=== Begin Enclosure ===
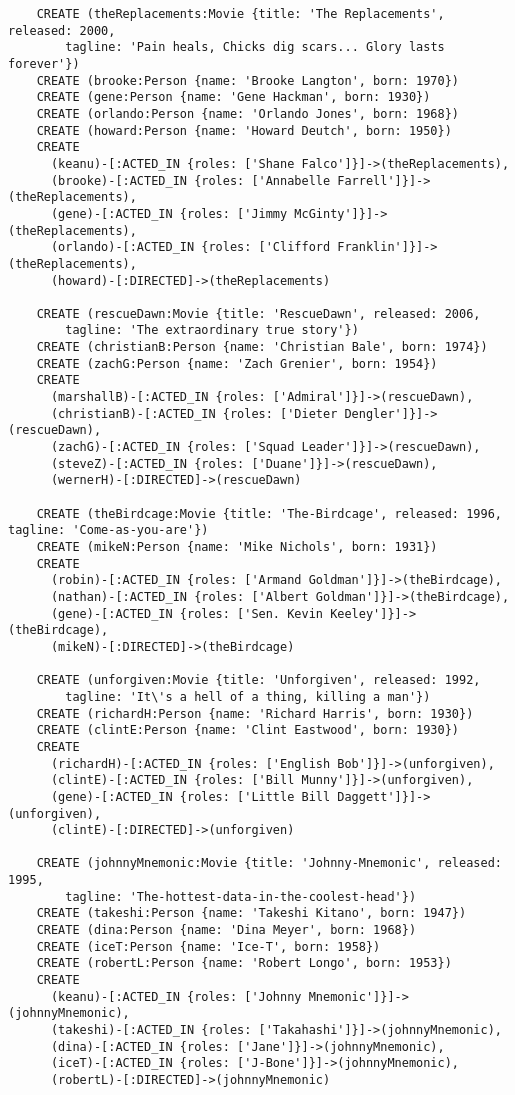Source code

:\begin{lstlisting}
	CREATE (theReplacements:Movie {title: 'The Replacements', released: 2000,
	    tagline: 'Pain heals, Chicks dig scars... Glory lasts forever'})
	CREATE (brooke:Person {name: 'Brooke Langton', born: 1970})
	CREATE (gene:Person {name: 'Gene Hackman', born: 1930})
	CREATE (orlando:Person {name: 'Orlando Jones', born: 1968})
	CREATE (howard:Person {name: 'Howard Deutch', born: 1950})
	CREATE
	  (keanu)-[:ACTED_IN {roles: ['Shane Falco']}]->(theReplacements),
	  (brooke)-[:ACTED_IN {roles: ['Annabelle Farrell']}]->(theReplacements),
	  (gene)-[:ACTED_IN {roles: ['Jimmy McGinty']}]->(theReplacements),
	  (orlando)-[:ACTED_IN {roles: ['Clifford Franklin']}]->(theReplacements),
	  (howard)-[:DIRECTED]->(theReplacements)
	
	CREATE (rescueDawn:Movie {title: 'RescueDawn', released: 2006,
	    tagline: 'The extraordinary true story'})
	CREATE (christianB:Person {name: 'Christian Bale', born: 1974})
	CREATE (zachG:Person {name: 'Zach Grenier', born: 1954})
	CREATE
	  (marshallB)-[:ACTED_IN {roles: ['Admiral']}]->(rescueDawn),
	  (christianB)-[:ACTED_IN {roles: ['Dieter Dengler']}]->(rescueDawn),
	  (zachG)-[:ACTED_IN {roles: ['Squad Leader']}]->(rescueDawn),
	  (steveZ)-[:ACTED_IN {roles: ['Duane']}]->(rescueDawn),
	  (wernerH)-[:DIRECTED]->(rescueDawn)
	
	CREATE (theBirdcage:Movie {title: 'The-Birdcage', released: 1996, tagline: 'Come-as-you-are'})
	CREATE (mikeN:Person {name: 'Mike Nichols', born: 1931})
	CREATE
	  (robin)-[:ACTED_IN {roles: ['Armand Goldman']}]->(theBirdcage),
	  (nathan)-[:ACTED_IN {roles: ['Albert Goldman']}]->(theBirdcage),
	  (gene)-[:ACTED_IN {roles: ['Sen. Kevin Keeley']}]->(theBirdcage),
	  (mikeN)-[:DIRECTED]->(theBirdcage)
	
	CREATE (unforgiven:Movie {title: 'Unforgiven', released: 1992,
	    tagline: 'It\'s a hell of a thing, killing a man'})
	CREATE (richardH:Person {name: 'Richard Harris', born: 1930})
	CREATE (clintE:Person {name: 'Clint Eastwood', born: 1930})
	CREATE
	  (richardH)-[:ACTED_IN {roles: ['English Bob']}]->(unforgiven),
	  (clintE)-[:ACTED_IN {roles: ['Bill Munny']}]->(unforgiven),
	  (gene)-[:ACTED_IN {roles: ['Little Bill Daggett']}]->(unforgiven),
	  (clintE)-[:DIRECTED]->(unforgiven)
	
	CREATE (johnnyMnemonic:Movie {title: 'Johnny-Mnemonic', released: 1995,
	    tagline: 'The-hottest-data-in-the-coolest-head'})
	CREATE (takeshi:Person {name: 'Takeshi Kitano', born: 1947})
	CREATE (dina:Person {name: 'Dina Meyer', born: 1968})
	CREATE (iceT:Person {name: 'Ice-T', born: 1958})
	CREATE (robertL:Person {name: 'Robert Longo', born: 1953})
	CREATE
	  (keanu)-[:ACTED_IN {roles: ['Johnny Mnemonic']}]->(johnnyMnemonic),
	  (takeshi)-[:ACTED_IN {roles: ['Takahashi']}]->(johnnyMnemonic),
	  (dina)-[:ACTED_IN {roles: ['Jane']}]->(johnnyMnemonic),
	  (iceT)-[:ACTED_IN {roles: ['J-Bone']}]->(johnnyMnemonic),
	  (robertL)-[:DIRECTED]->(johnnyMnemonic)
	

\end{lstlisting}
=== End Enclosure ===
▶ Task brief
Which lines of the records above hold the word "richardH"? Copy each one out.

▶ Task result
	CREATE (richardH:Person {name: 'Richard Harris', born: 1930})
	  (richardH)-[:ACTED_IN {roles: ['English Bob']}]->(unforgiven),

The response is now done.